An old wasp may have zipped among the dinosaursWith a body like a Flytrap Venus to grasp and tear off its prey, scientists reported on Wednesday.
The parasitic wasp abdomen has a set of flappy paddles lined with thin hair, resembling “a small bear trap attached to the end,” said the co-author of the Lars Vilhelmsen study of the Natural History Museum of Danmark.
Scientists have discovered more than a dozen female wasps preserved in Amber of 99 million 99 million in the Kachin region, in northern Myanmar. The flaps of the wasp and the hairs in the shape of a teeth resemble the structure of the carnivorous plant of Venus, which closes to digest insects without distrust. But the design of the wasp’s outfit reminded of scientists that its trap was designed to amortize, not the crushing.

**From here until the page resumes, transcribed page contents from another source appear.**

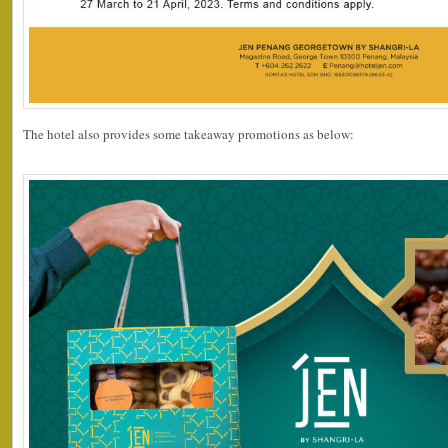
The hotel also provides some takeaway promotions as below:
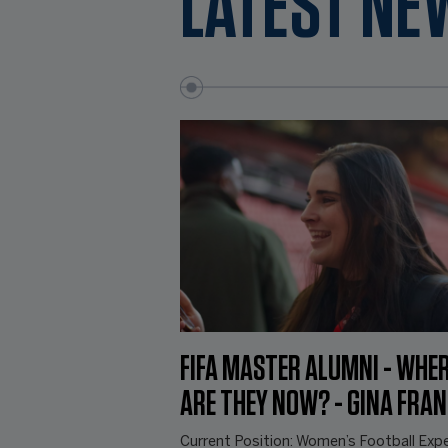
LATEST NE
FIFA MASTER ALUMNI - WHE
ARE THEY NOW? - GINA FRA
Current Position: Women’s Football Expe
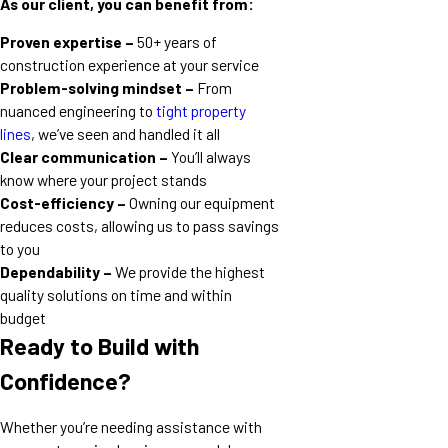
As our client, you can benefit from:
Proven expertise –
50+ years of
construction experience at your service
Problem-solving mindset –
From
nuanced engineering to
tight property
lines
, we’ve seen and handled it all
Clear communication –
You’ll always
know where your project stands
Cost-efficiency –
Owning our equipment
reduces costs, allowing us to pass savings
to you
Dependability –
We provide the highest
quality solutions on time and within
budget
Ready to Build with
Confidence?
Whether you’re needing assistance with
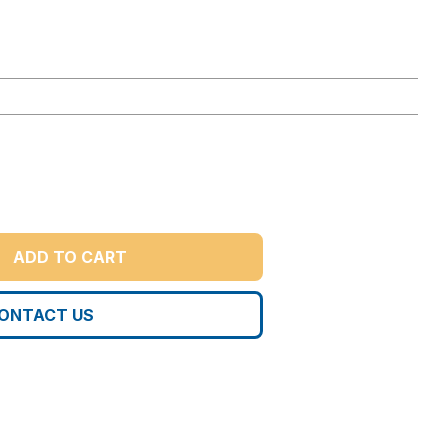
ADD TO CART
ONTACT US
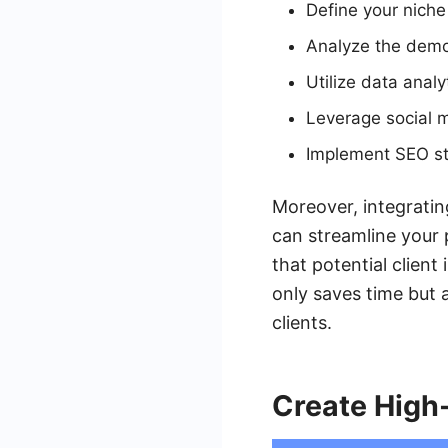
Define your niche
Analyze the demog
Utilize data analy
Leverage social m
Implement SEO str
Moreover, integratin
can streamline your
that potential client
only saves time but 
clients.
Create High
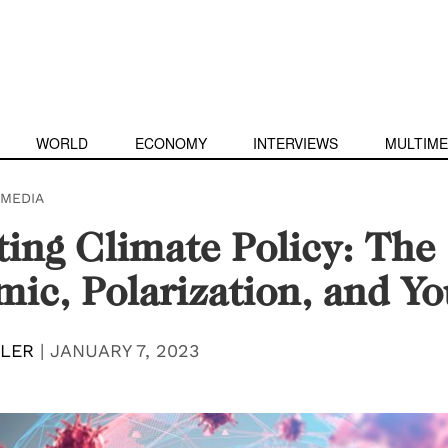
WORLD
ECONOMY
INTERVIEWS
MULTIME
IMEDIA
ing Climate Policy: The
ic, Polarization, and Yo
DLER
|
JANUARY 7, 2023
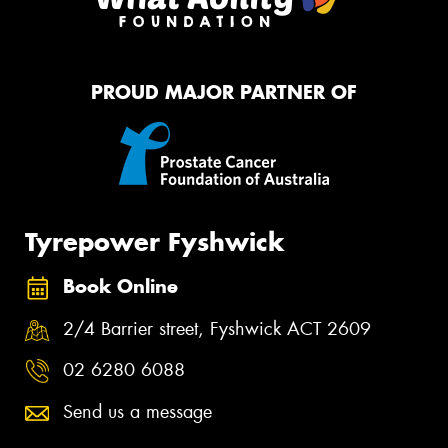
PROUD MAJOR PARTNER OF
Tyrepower Fyshwick
Book Online
2/4 Barrier street, Fyshwick ACT 2609
02 6280 6088
Send us a message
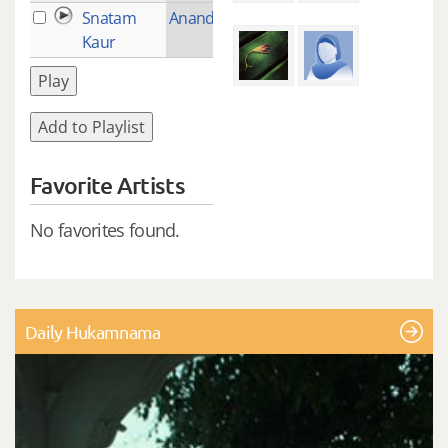
Snatam
Anand (Bliss)
2
Kaur
Play
Add to Playlist
Favorite Artists
No favorites found.
Daily Hukamnama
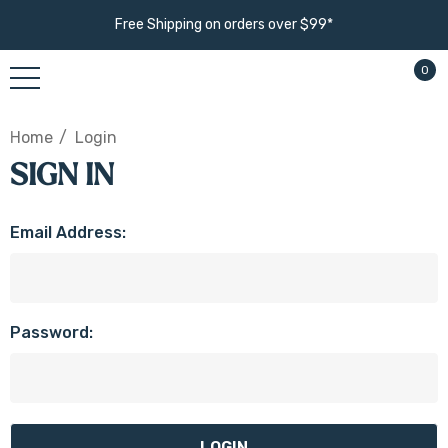
Free Shipping on orders over $99*
0
Home
Login
SIGN IN
Email Address:
Password:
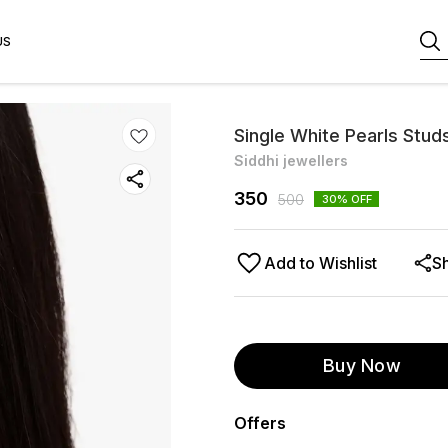
US
Single White Pearls Stud
Siddhi jewellers
350
500
30
% OFF
Add to Wishlist
S
Buy Now
Offers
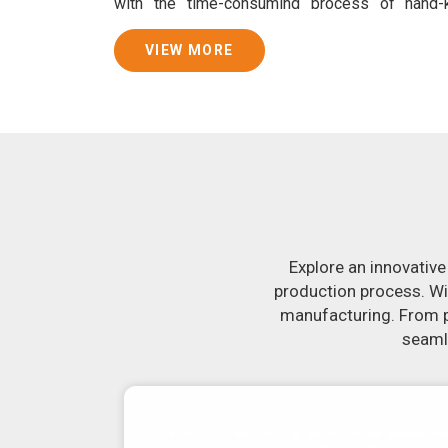
with the time-consuming process of hand
consistently smooth dough. In addition, we
specifically designed to peel potatoes and slic
VIEW MORE
Join Jackson Machine in leading the revolution 
Make the most of your business potential by c
more about our selection of snack food proc
looking for a roti maker in
Udupi
, your se
equipment in
Udupi
will make it simple and fa
uniformly-sized rotis. Similarly, our samosa 
crank out samosas in
Udupi
that are both unifor
Explore an innovative
production process. Wi
manufacturing. From pr
seamle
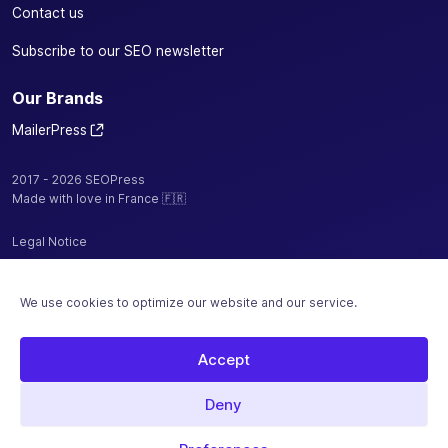
Contact us
Subscribe to our SEO newsletter
Our Brands
MailerPress
2017 - 2026 SEOPress
Made with love in France 🇫🇷
Legal Notice
Privacy Policy / Cookies
We use cookies to optimize our website and our service.
Terms and Conditions
Sitemap
Accept
Hosted by
Deny
Secure payment with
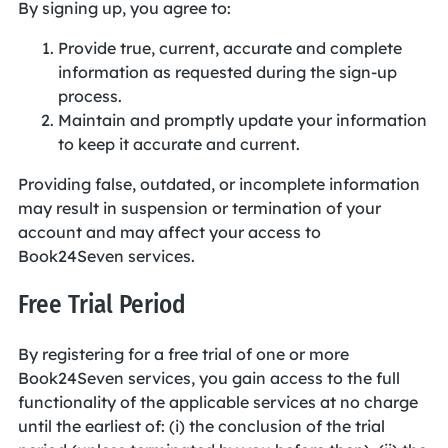
By signing up, you agree to:
Provide true, current, accurate and complete
information as requested during the sign-up
process.
Maintain and promptly update your information
to keep it accurate and current.
Providing false, outdated, or incomplete information
may result in suspension or termination of your
account and may affect your access to
Book24Seven services.
Free Trial Period
By registering for a free trial of one or more
Book24Seven services, you gain access to the full
functionality of the applicable services at no charge
until the earliest of: (i) the conclusion of the trial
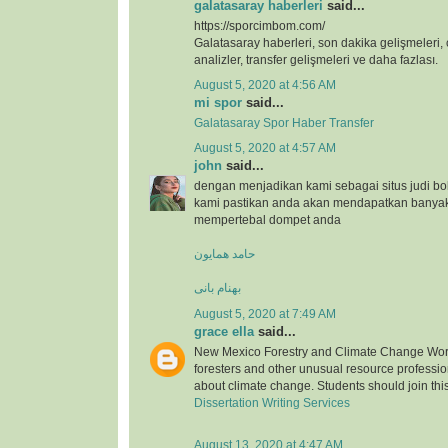
galatasaray haberleri
said...
https://sporcimbom.com/
Galatasaray haberleri, son dakika gelişmeleri, 
analizler, transfer gelişmeleri ve daha fazlası.
August 5, 2020 at 4:56 AM
mi spor
said...
Galatasaray Spor Haber Transfer
August 5, 2020 at 4:57 AM
john
said...
dengan menjadikan kami sebagai situs judi bo
kami pastikan anda akan mendapatkan banya
mempertebal dompet anda
حامد همایون
بهنام بانی
August 5, 2020 at 7:49 AM
grace ella
said...
New Mexico Forestry and Climate Change Wor
foresters and other unusual resource professio
about climate change. Students should join thi
Dissertation Writing Services
August 13, 2020 at 4:47 AM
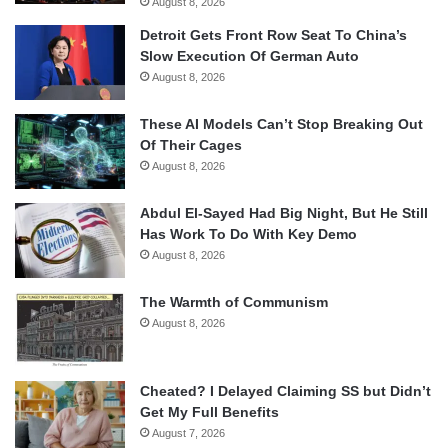
August 8, 2026
Detroit Gets Front Row Seat To China’s
Slow Execution Of German Auto
August 8, 2026
These AI Models Can’t Stop Breaking Out
Of Their Cages
August 8, 2026
Abdul El-Sayed Had Big Night, But He Still
Has Work To Do With Key Demo
August 8, 2026
The Warmth of Communism
August 8, 2026
Cheated? I Delayed Claiming SS but Didn’t
Get My Full Benefits
August 7, 2026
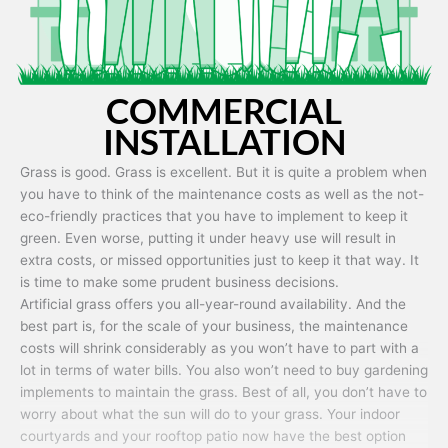
COMMERCIAL
INSTALLATION
Grass is good. Grass is excellent. But it is quite a problem when
you have to think of the maintenance costs as well as the not-
eco-friendly practices that you have to implement to keep it
green. Even worse, putting it under heavy use will result in
extra costs, or missed opportunities just to keep it that way. It
is time to make some prudent business decisions.
Artificial grass offers you all-year-round availability. And the
best part is, for the scale of your business, the maintenance
costs will shrink considerably as you won’t have to part with a
lot in terms of water bills. You also won’t need to buy gardening
implements to maintain the grass. Best of all, you don’t have to
worry about what the sun will do to your grass. Your indoor
courtyards and your rooftop patio now have the best option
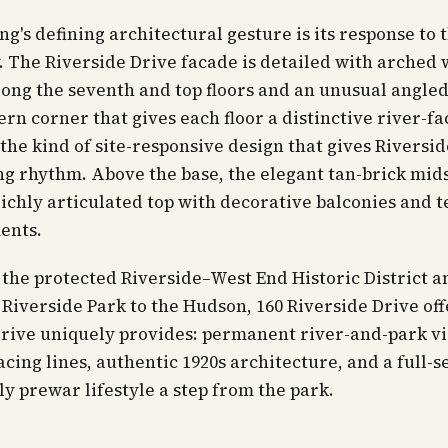
ng's defining architectural gesture is its response to 
 The Riverside Drive facade is detailed with arched
ong the seventh and top floors and an unusual angle
rn corner that gives each floor a distinctive river-fa
he kind of site-responsive design that gives Riversid
ng rhythm. Above the base, the elegant tan-brick mid
 richly articulated top with decorative balconies and t
ents.
 the protected Riverside–West End Historic District a
 Riverside Park to the Hudson, 160 Riverside Drive of
drive uniquely provides: permanent river-and-park v
acing lines, authentic 1920s architecture, and a full-s
ly prewar lifestyle a step from the park.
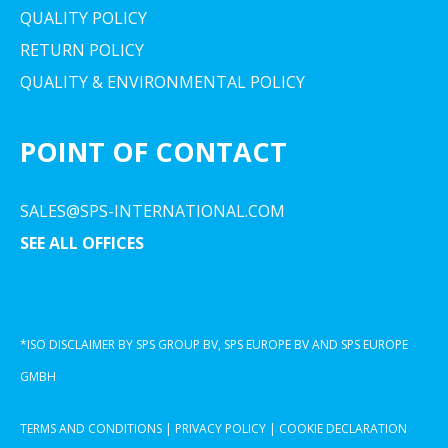
QUALITY POLICY
RETURN POLICY
QUALITY & ENVIRONMENTAL POLICY
POINT OF CONTACT
SALES@SPS-INTERNATIONAL.COM
SEE ALL OFFICES
*ISO DISCLAIMER BY SPS GROUP BV, SPS EUROPE BV AND SPS EUROPE
GMBH
TERMS AND CONDITIONS
|
PRIVACY POLICY
|
COOKIE DECLARATION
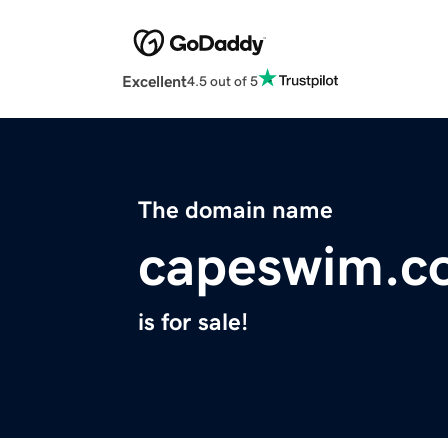
Excellent
4.5 out of 5
The domain name
capeswim.c
is for sale!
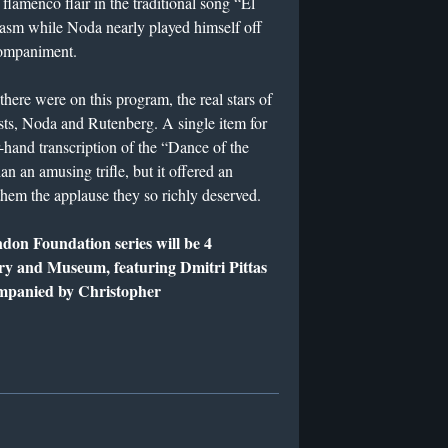
lamenco flair in the traditional song “El
siasm while Noda nearly played himself off
ccompaniment.
here were on this program, the real stars of
ts, Noda and Rutenberg. A single item for
-hand transcription of the “Dance of the
an an amusing trifle, but it offered an
them the applause they so richly deserved.
ndon Foundation series will be 4
ry and Museum, featuring Dmitri Pittas
mpanied by Christopher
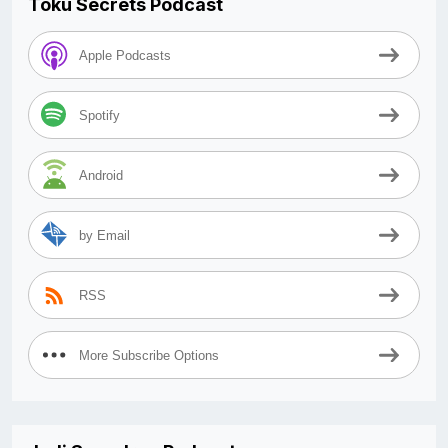
Toku Secrets Podcast
Apple Podcasts
Spotify
Android
by Email
RSS
More Subscribe Options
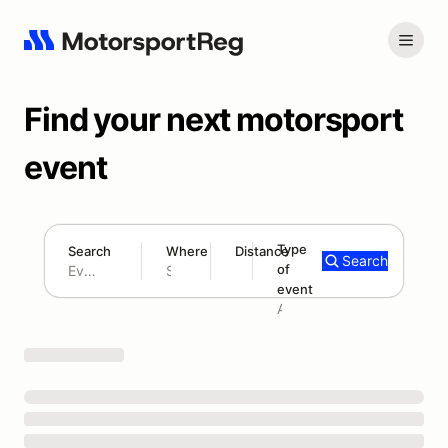
Find your next motorsport
event
Type
Search
Where
Distance
Search
of
180 mi
event
Search results: No search term
Add type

Instead, the researchers suggested that the Flytrap type structure had been used to hold a twisted insect still while the wasp laid an egg, placing a baby wasp to eat and drain its new host.
It is a game book adapted by many parasitic wasps, including modern cuckoo and bethylid wasps, to exploit insects. But no known wasp or other insect does it with bizarre shutters like this.
“I have seen a lot of strange insects, but it must be one of the most special that I have seen for some time,” said entomologist Lynn Kimsey of the University of California in Davis, who was not involved in research.